Fighting soon broke out between crowd and cops. Tear gas and rubber bullets were deployed. Protesters responded by hurling crates of beer bottles and chunks of concrete. The police pushed the protesters back into the narrow alleyways of central Skopje’s Albanian neighborhoods. Every street was bitterly fought for until the protesters had been spread so thin throughout the labyrinth of side streets that all momentum was lost.
Macedonian-language media was joined by DUI and VMRO politicians in denouncing the violence. However, DUI’s leadership acknowledged that a repeat of that violence would be even more damaging than making concessions to its actors. So, while the protesters planned another Friday of protest, DUI officials began denouncing the trial and its verdict, while calling on protesters to refrain from further violence.
Meanwhile, ethnic-Macedonian soccer fan groups, known for being militant supporters of VMRO, planned a counterprotest. Many feared the Macedonian protesters would clash with their Albanian counterparts.
So it was that last Friday, July 11, the Skopje city center was once again full of police and armored vehicles.
Lunchtime prayers ended, and thousands of Albanian men gathered once more outside the mosque in Bit Pazar. Many concealed their faces. Those whose faces weren’t hidden displayed bitter anger. Red and black flags bearing the Albanian eagle were waved high alongside banners bemoaning the DUI and the Monster Case. As they marched forward, it looked certain that things would kick off.
After less than half a mile, police and protesters were toe to toe. More precisely, nose to riot shield. Angry nationalist slogans were screamed, and chunks of concrete were sent hurtling over police lines and into the gathered press pack, which found itself scrambling for cover between photographs.

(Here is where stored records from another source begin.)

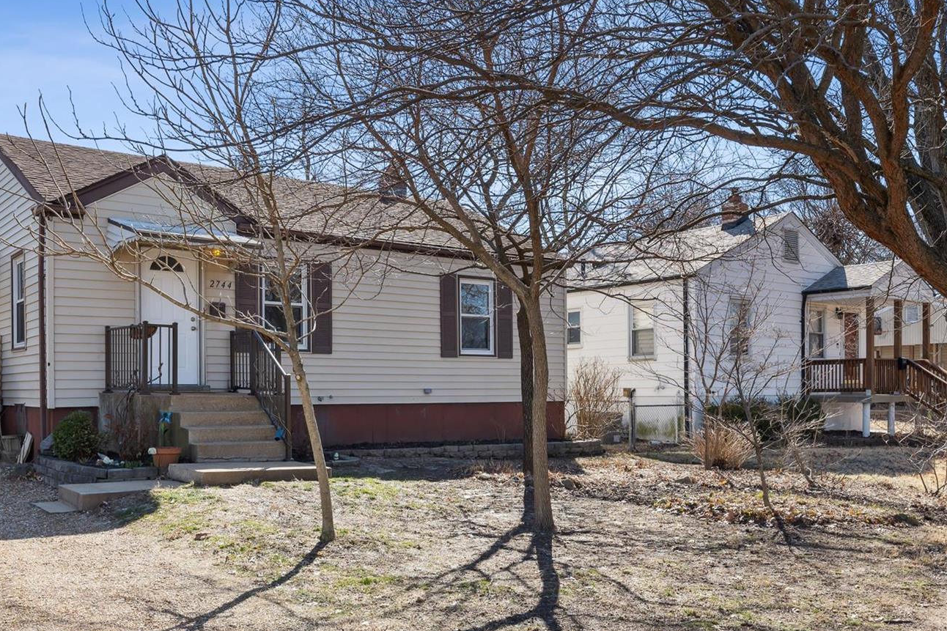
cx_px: 466
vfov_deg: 49.5
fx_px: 684
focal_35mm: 26
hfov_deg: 69.4
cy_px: 300
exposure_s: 1/100
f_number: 8
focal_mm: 21
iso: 100
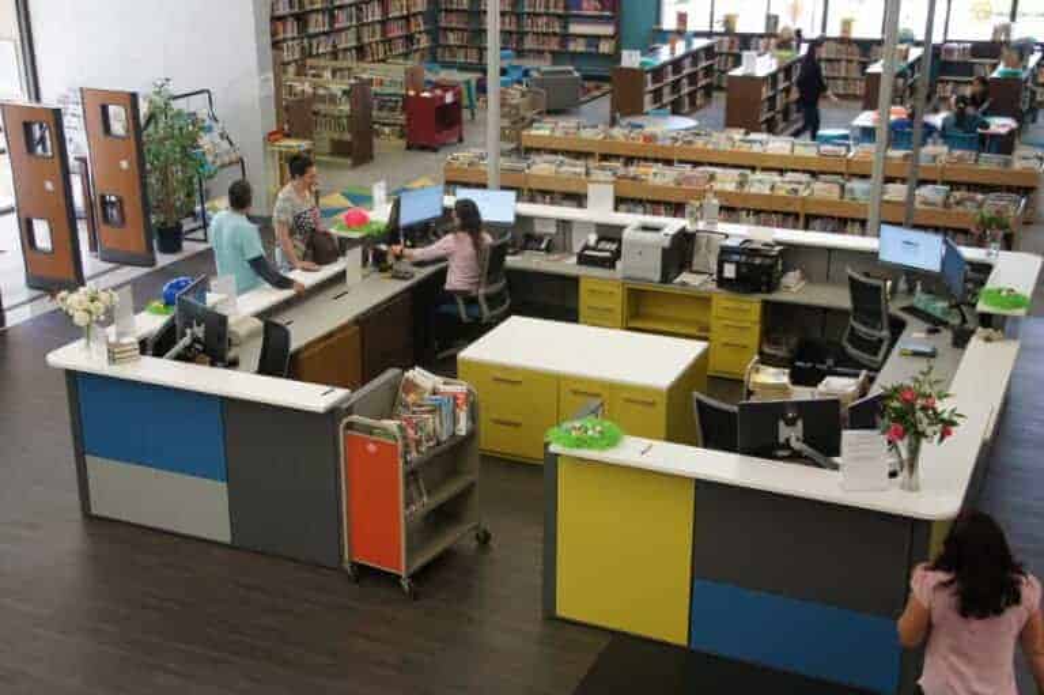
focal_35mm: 46
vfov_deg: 28.9
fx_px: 1348
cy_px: 348
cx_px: 522
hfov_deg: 42.3
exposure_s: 1/50
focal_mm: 31
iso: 320
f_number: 4.5
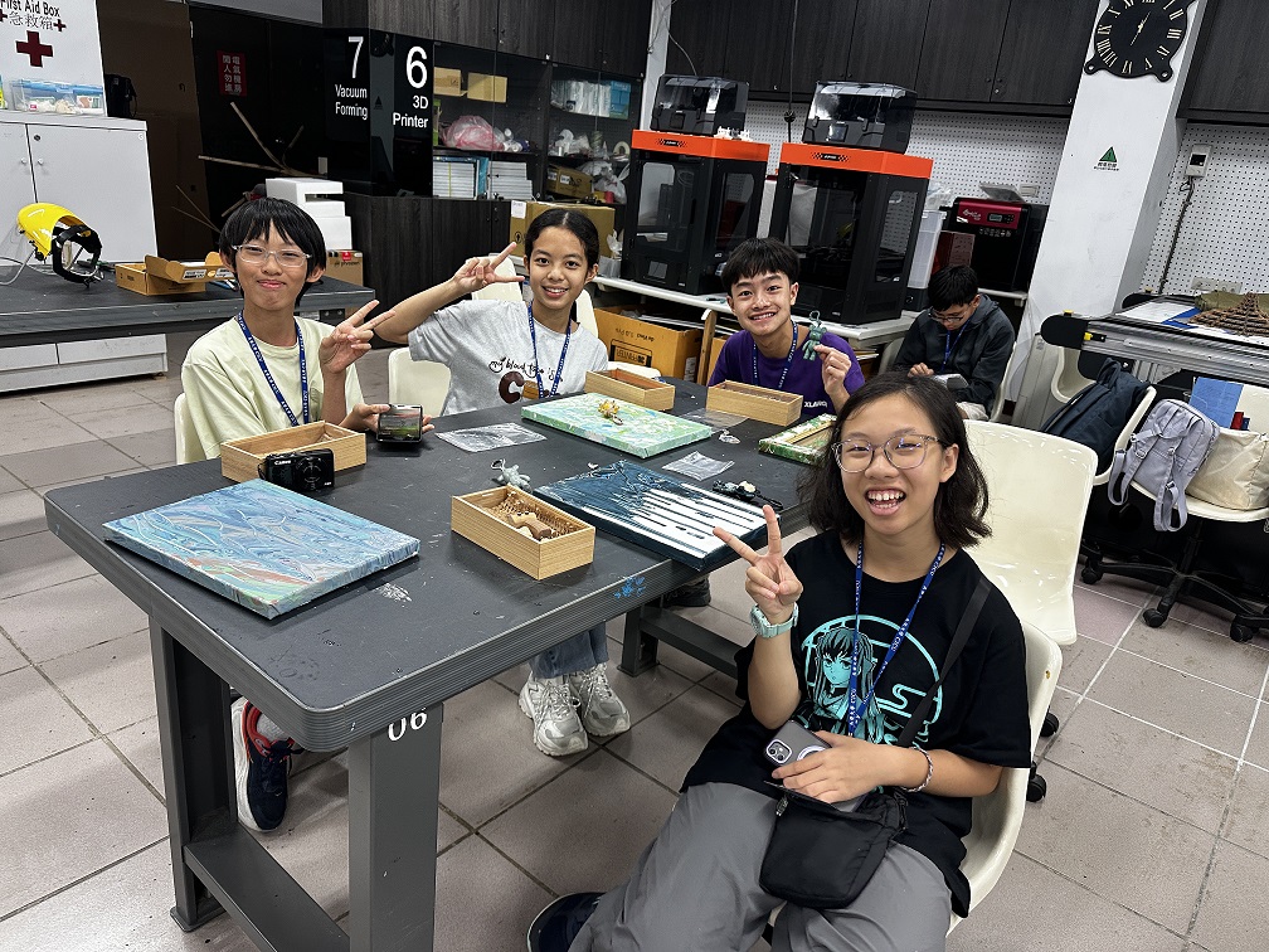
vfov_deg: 56.8
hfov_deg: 71.6
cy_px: 476
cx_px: 634
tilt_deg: -19.0
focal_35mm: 24
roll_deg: -5.1
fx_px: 880
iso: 160
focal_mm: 6.86
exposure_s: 1/60
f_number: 1.78
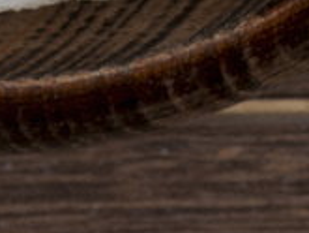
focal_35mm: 291
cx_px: -37
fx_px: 2600
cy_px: -599
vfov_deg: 4.8
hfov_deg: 6.8
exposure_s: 1/160
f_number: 8
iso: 250
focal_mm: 20
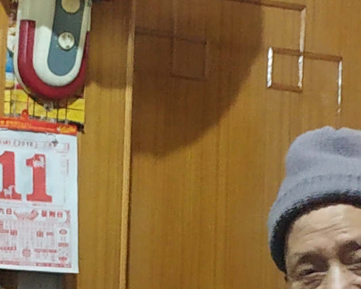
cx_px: 151
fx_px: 2137
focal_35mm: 200
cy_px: 341
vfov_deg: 7.7
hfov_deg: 9.7
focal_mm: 4.5
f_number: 2
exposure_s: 1/14
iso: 734
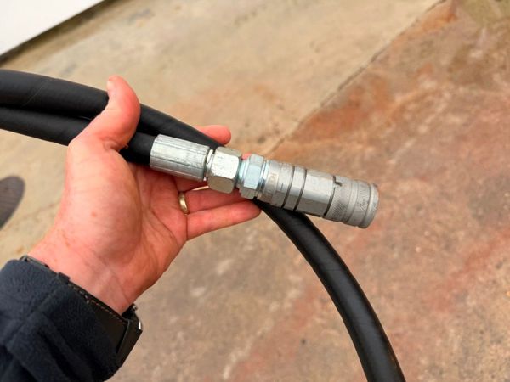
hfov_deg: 71.6
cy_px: 191
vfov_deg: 56.8
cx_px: 255
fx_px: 354
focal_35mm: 24
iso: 80
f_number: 1.78
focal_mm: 6.76
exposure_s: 1/355
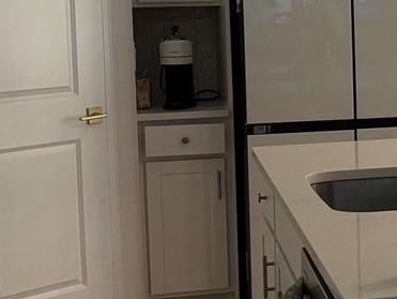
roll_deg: +0.9
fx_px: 1286
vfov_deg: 13.2
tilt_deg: -2.4
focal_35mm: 112
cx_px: 581
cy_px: 69
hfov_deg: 16.2
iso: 100
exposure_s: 1/223
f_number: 1.6
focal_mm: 5.96
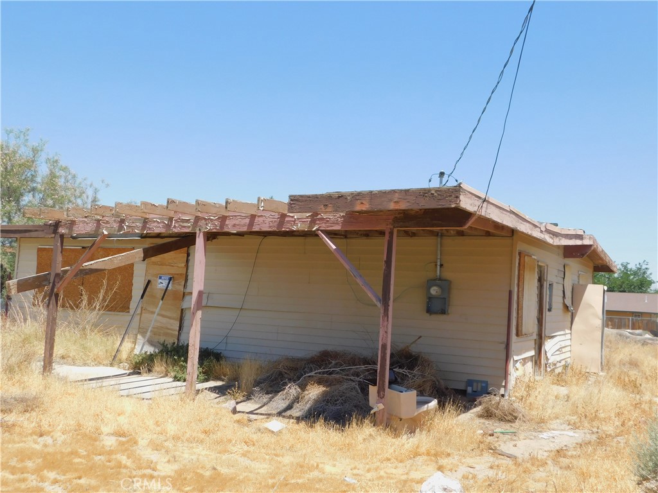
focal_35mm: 36
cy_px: 246
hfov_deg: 51.4
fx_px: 684
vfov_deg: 39.7
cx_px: 329
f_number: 3.5
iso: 125
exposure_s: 1/1000
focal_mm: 6.3
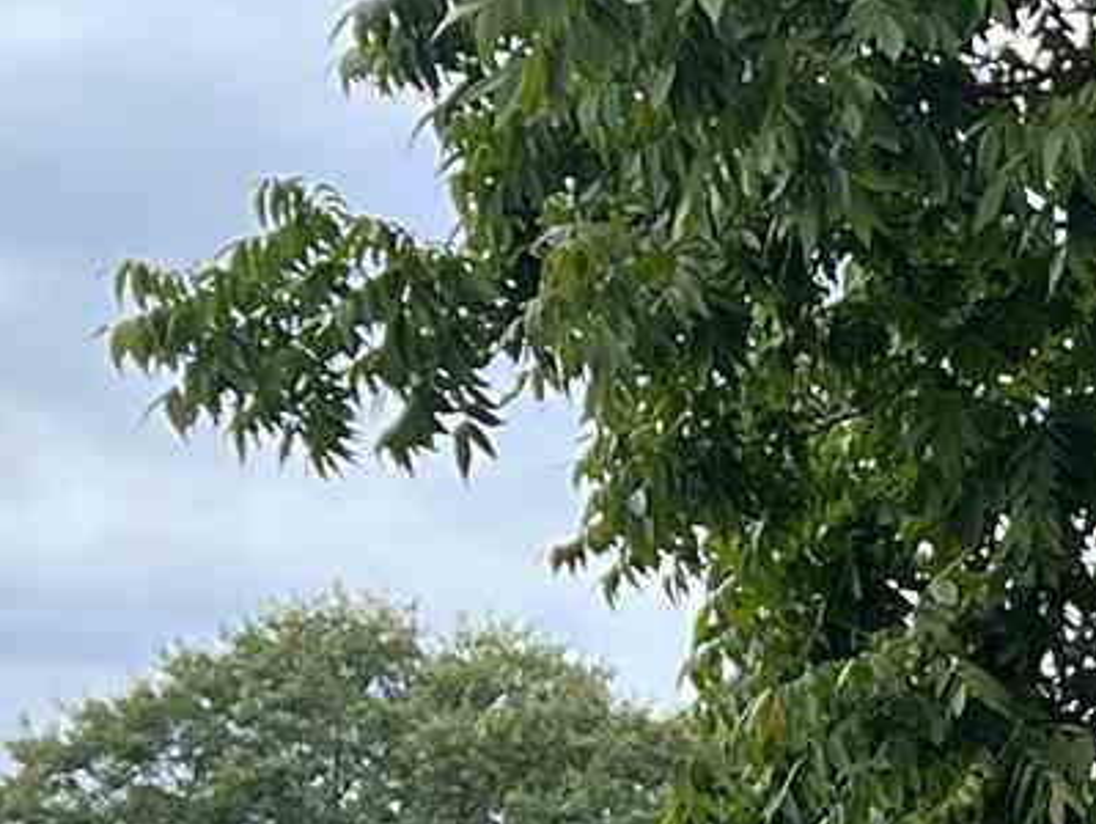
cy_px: 1225
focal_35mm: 200
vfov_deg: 7.3
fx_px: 6338
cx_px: 1928
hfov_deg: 9.4
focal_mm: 5.7
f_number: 1.5
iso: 50
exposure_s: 1/1266
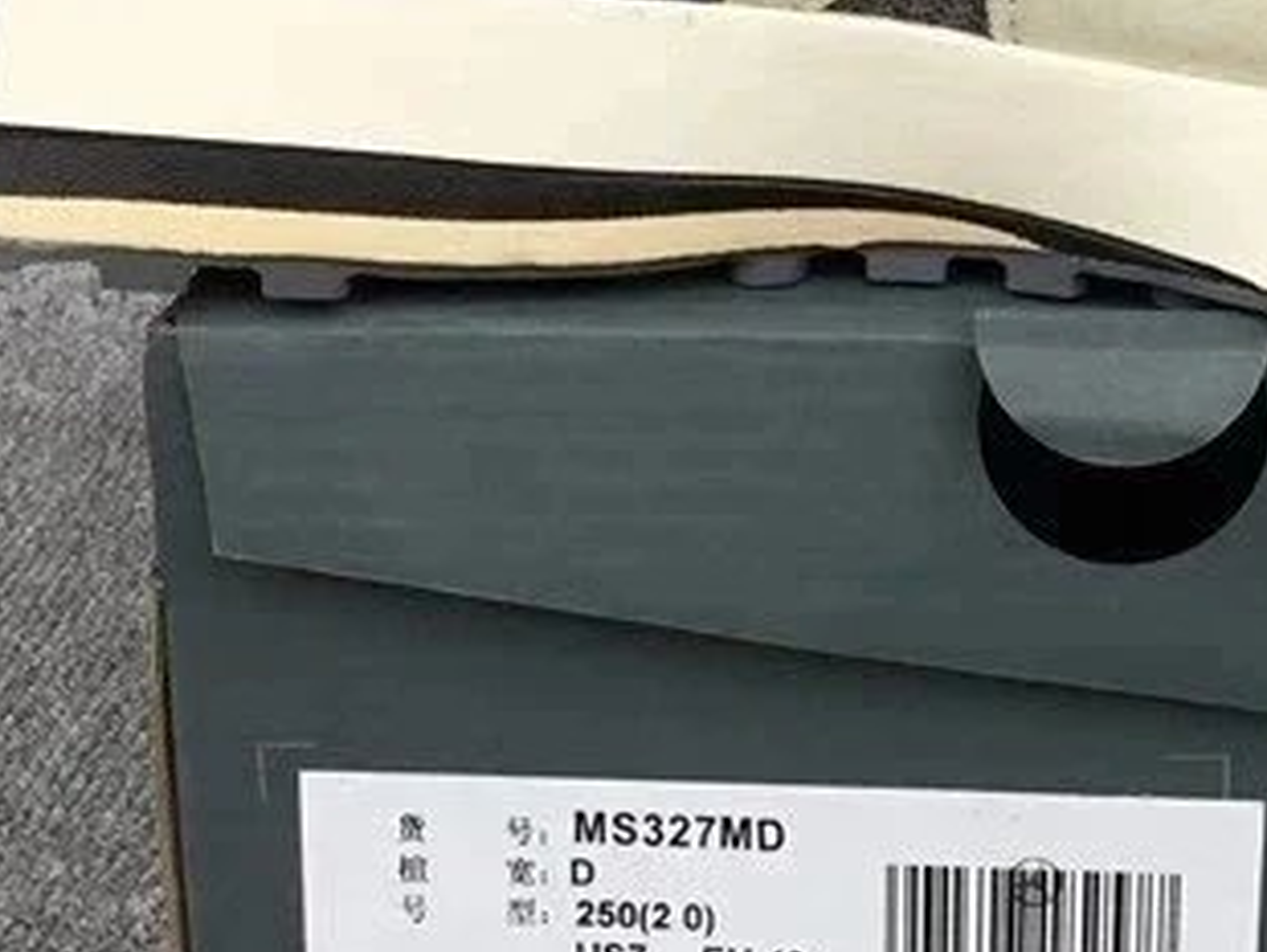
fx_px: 3297
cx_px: 1132
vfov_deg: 16.3
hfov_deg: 21.3
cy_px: 161
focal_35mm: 90
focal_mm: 3.3
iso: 32
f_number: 2.4
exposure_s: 1/120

Unlike the week before, however, the legions of police with their Panzer division of riot-suppression vehicles remained remarkably calm. Behind the scenes, officers dashed back and forth with preparatory fire extinguishers; but at the front lines, cops maintained poker faces.
Then, after an hour or so had passed and sufficient anger had been displayed, the protesters started marching back the way they came, with only a handful of testosterone-pumped adolescent stragglers lingering to throw a few last taunts at the police and assemblage of journalists. Strangely, the Macedonian counterprotest had failed to materialize also.
Just 30 minutes later and no one would have been able to guess Skopje had been on the brink of chaos.
A tight lid, manifested in the detention of political prisoners, is kept on dissidence in Macedonia for an important reason. This is the second instance in as many months of ethnic issues boiling over into violent action. The first, in May, saw Macedonians destroying Muslim and Albanian property following the fatal stabbing of a young Macedonian. During the 2001 conflict it seemed at times as though the only solution would be federalization, effectively splitting the country into two nations. Now, as tensions rise to the surface again, there are commentators that fear federalization—or worse, war—might be the ultimate outcome.
If that happened, the repercussions could spread beyond just Macedonia, across the Balkans. If Macedonia’s Albanians are allowed to form their own state, why not the Serbs in northern Kosovo, or Bosnia’s Republika Srpbska?
As with Macedonia, there has never been a proper resolution to these divided countries that emerged following the disintegration of Yugoslavia. And just as Yugoslavia began to fall apart following seemingly innocuous secessions, there is a fear that boundary changes in Macedonia could trigger serious unrest across the Balkans.